Print the listing exactly as it stands, and skip any pictures in it.

-- GIVEN DATA follows --

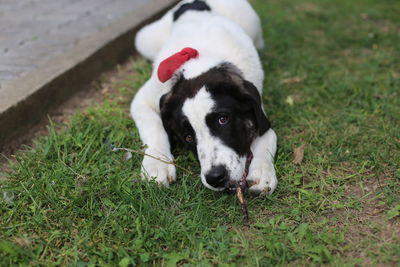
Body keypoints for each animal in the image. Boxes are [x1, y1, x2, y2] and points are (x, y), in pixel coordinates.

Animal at [131, 0, 278, 197]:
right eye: (187, 137)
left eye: (223, 119)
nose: (215, 177)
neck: (198, 67)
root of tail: (193, 3)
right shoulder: (144, 99)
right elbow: (154, 127)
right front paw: (157, 164)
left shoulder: (260, 110)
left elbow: (268, 135)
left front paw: (262, 171)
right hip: (144, 39)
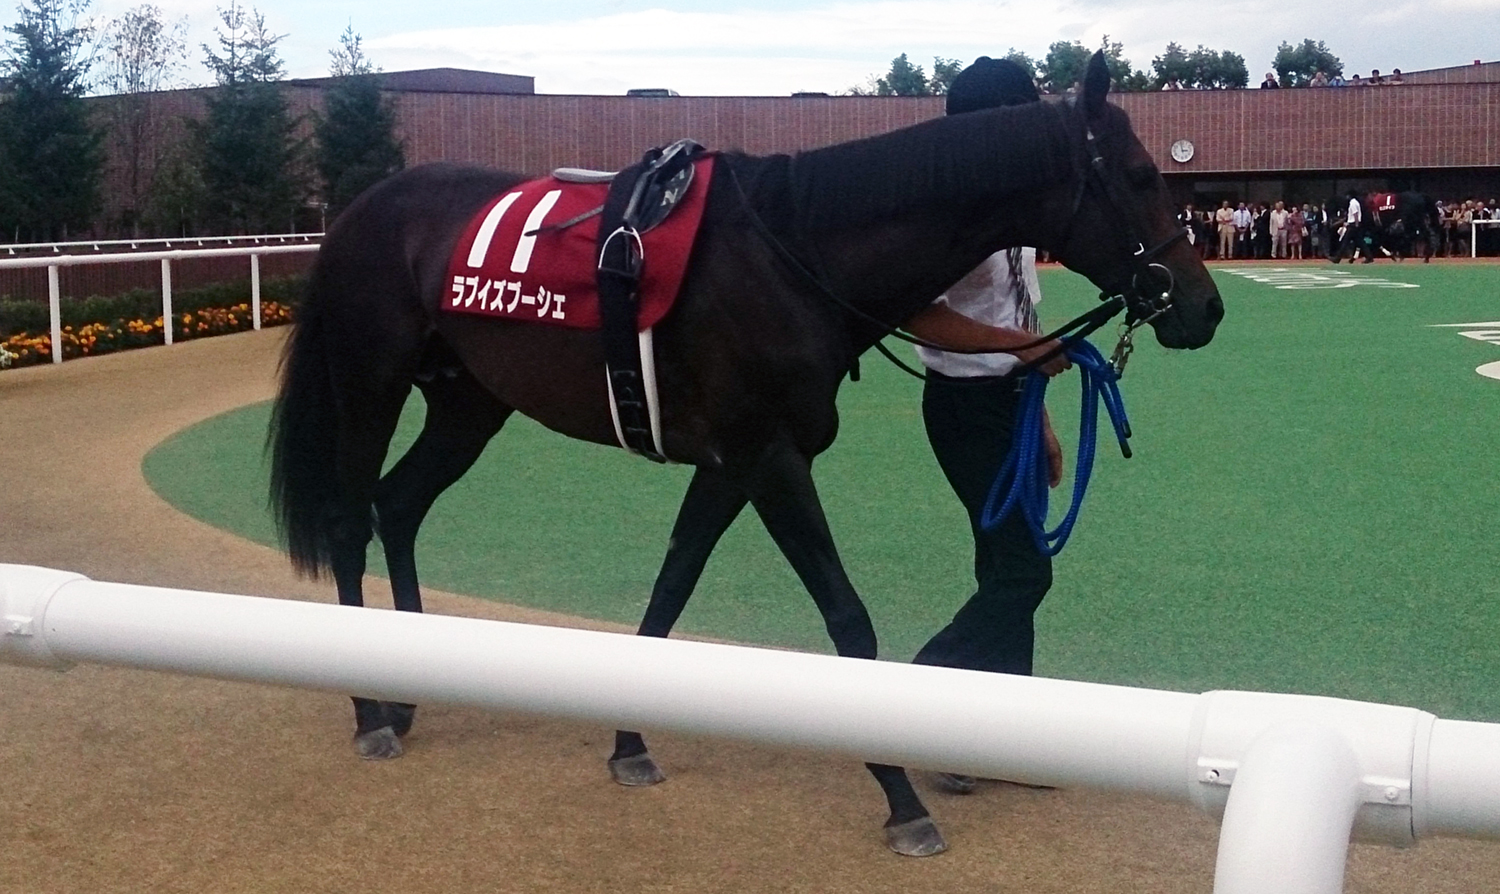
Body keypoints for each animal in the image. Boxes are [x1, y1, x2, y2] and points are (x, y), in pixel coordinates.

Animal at [270, 52, 1224, 858]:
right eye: (1141, 177)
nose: (1203, 306)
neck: (796, 251)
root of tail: (355, 214)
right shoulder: (769, 459)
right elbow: (846, 618)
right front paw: (901, 798)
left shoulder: (730, 461)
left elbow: (674, 582)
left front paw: (629, 739)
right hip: (371, 383)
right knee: (351, 520)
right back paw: (370, 712)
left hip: (470, 402)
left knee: (399, 505)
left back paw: (406, 686)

-- GIVEN DATA concluded --

TASK RESULT —
Body keypoints for each animal in the image. Boxes are [x1, y1, x2, y2] and points are (x, y), in pixel coordinates.

Animal at [131, 0, 278, 197]:
right eye: (187, 137)
left eye: (223, 119)
nose: (215, 177)
neck: (198, 67)
root of tail: (193, 3)
right shoulder: (144, 99)
right elbow: (154, 127)
right front paw: (157, 164)
left shoulder: (260, 110)
left elbow: (268, 135)
left front paw: (262, 171)
right hip: (144, 39)
Body keypoints for each animal in the image. Boxes are [x1, y1, x2, y2] and points are (x, y), in pixel coordinates.

Animal at [270, 52, 1224, 858]:
right eye: (1141, 177)
nose: (1203, 306)
neck: (796, 251)
root of tail: (355, 214)
right shoulder: (769, 459)
right elbow: (846, 618)
right front paw: (901, 798)
left shoulder: (730, 461)
left elbow: (674, 582)
left front paw: (629, 739)
right hip: (371, 383)
right knee: (351, 520)
right back paw: (370, 712)
left hip: (470, 402)
left knee: (399, 505)
left back paw: (406, 686)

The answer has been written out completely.